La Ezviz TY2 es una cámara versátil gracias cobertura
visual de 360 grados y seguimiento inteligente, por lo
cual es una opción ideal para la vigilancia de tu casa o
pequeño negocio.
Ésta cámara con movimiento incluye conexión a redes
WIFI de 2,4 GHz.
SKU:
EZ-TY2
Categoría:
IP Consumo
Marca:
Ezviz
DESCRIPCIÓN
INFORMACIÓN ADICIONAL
------
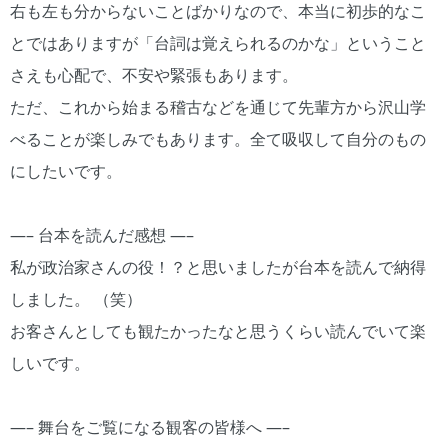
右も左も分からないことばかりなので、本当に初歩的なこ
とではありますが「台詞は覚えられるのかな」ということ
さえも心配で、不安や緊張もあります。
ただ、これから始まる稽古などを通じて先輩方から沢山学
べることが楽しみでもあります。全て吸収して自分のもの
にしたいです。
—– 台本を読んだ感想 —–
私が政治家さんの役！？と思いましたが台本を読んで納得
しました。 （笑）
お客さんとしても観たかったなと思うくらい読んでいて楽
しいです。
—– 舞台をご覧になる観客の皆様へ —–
------
## Task goal
Return, verbatim, the lines of the data starting at the line containing "La Ezviz TY2" and ending at the line containing "INFORMACIÓN ADICIONAL", with both of those lines included.

## Response to the exercise
La Ezviz TY2 es una cámara versátil gracias cobertura
visual de 360 grados y seguimiento inteligente, por lo
cual es una opción ideal para la vigilancia de tu casa o
pequeño negocio.
Ésta cámara con movimiento incluye conexión a redes
WIFI de 2,4 GHz.
SKU:
EZ-TY2
Categoría:
IP Consumo
Marca:
Ezviz
DESCRIPCIÓN
INFORMACIÓN ADICIONAL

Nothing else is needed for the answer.